Review: 'No Dogs Allowed' by Landmark Student Theatre

Review: 'No Dogs Allowed' by Landmark Student Theatre

Nancy Sasso Janis

Thomaston, CT - Landmark Student Theatre presented two performances of an adorable production of ‘No Dogs Aloud’ live on the main stage of the Thomaston Opera House this weekend. Four of the cast members were young actors and the other four were community theatre adult actors; they all worked nicely together to get this little show on the Opera House stage for young audiences to enjoy.

Director Jeffrey Dunn calls ‘No Dogs Aloud’ a timeless story about family and reveals that during the rehearsal process the cast has become a theatre family. “We have worked, laughed, played and even yelled once or twice.” The Mcdougal family in the play has left the city for a simpler life on a farm in the country. “This is a story for any child that has ever wanted a pet and EVERY parent that at one time or another says NO.” 

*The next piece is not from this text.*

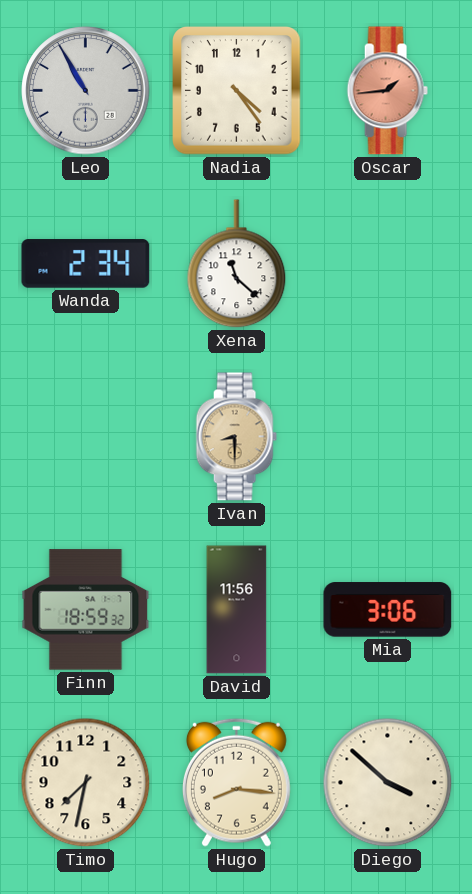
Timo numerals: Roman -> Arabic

Cast member Steve Sorriero came out to do the curtain speech in costume and did so in an endearing grandfatherly manner that put the young ones in the audience at ease. The first two acts were a neat 50 minutes; after intermission the third act resolved the chaos that closed the second act and even included a dream sequence.

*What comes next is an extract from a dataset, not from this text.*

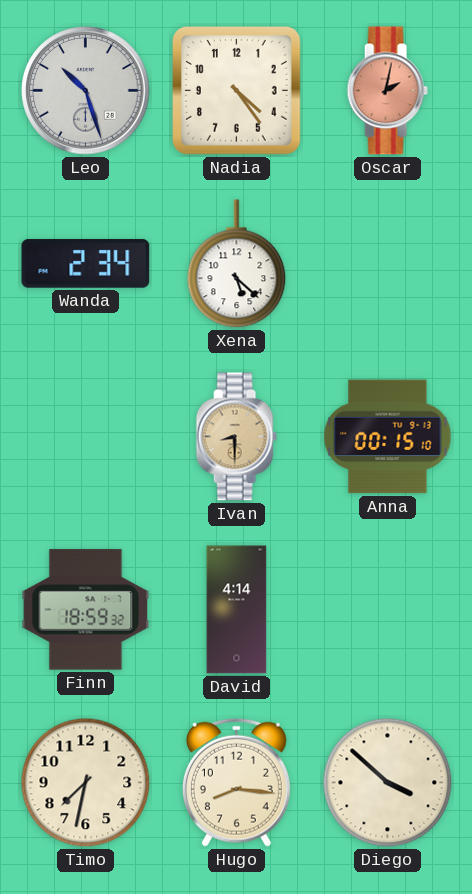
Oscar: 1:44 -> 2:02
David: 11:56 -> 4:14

In the role of Junket, Caitlin Barra was a believable farm dog so named because she had taken so many trips around the countryside. Ms. Barra never broke character and charmed the little ones in the audience as easily as the grownups that brought them. Mr. Sorriero (with his signature handlebar mustache) was the genial farmer hand Peter Paley who had worked with Junket before the farm was sold. 

Lou Guertin played the new homeowner Mr. McDougal, a former professor bringing his family to the country for fresh air and quiet, and Kate Sileo played his wife. Their children were played by Brady Mckenna as Michael, Jordan Mae Curtis as Margaret and the unsinkable Hailey Auburn as Molly. All three young actors did well with their roles and Ms. Auburn’s stage presence belied her age. The wonderful Kathy Cook had the role of their new neighbor, Miss Peckett. 

The show is set in a typical farmhouse and yard somewhere in the country and scenic painters Bob Brophy, Pat Piscopo, Ashley Royer (who also did the props) and David Verdosci did a fine job of putting that scene on the stage. The staff of Mindscape Industries conceived and constructed the many elements of the production.  Barbara Piscopo’s costumes were up to her usual standards. Lighting by Abbey Elias was nicely done and sound by Jared Albi worked well. 

After the curtain call, the actors remained onstage to interact with audience members, sign autographs and pose for photos.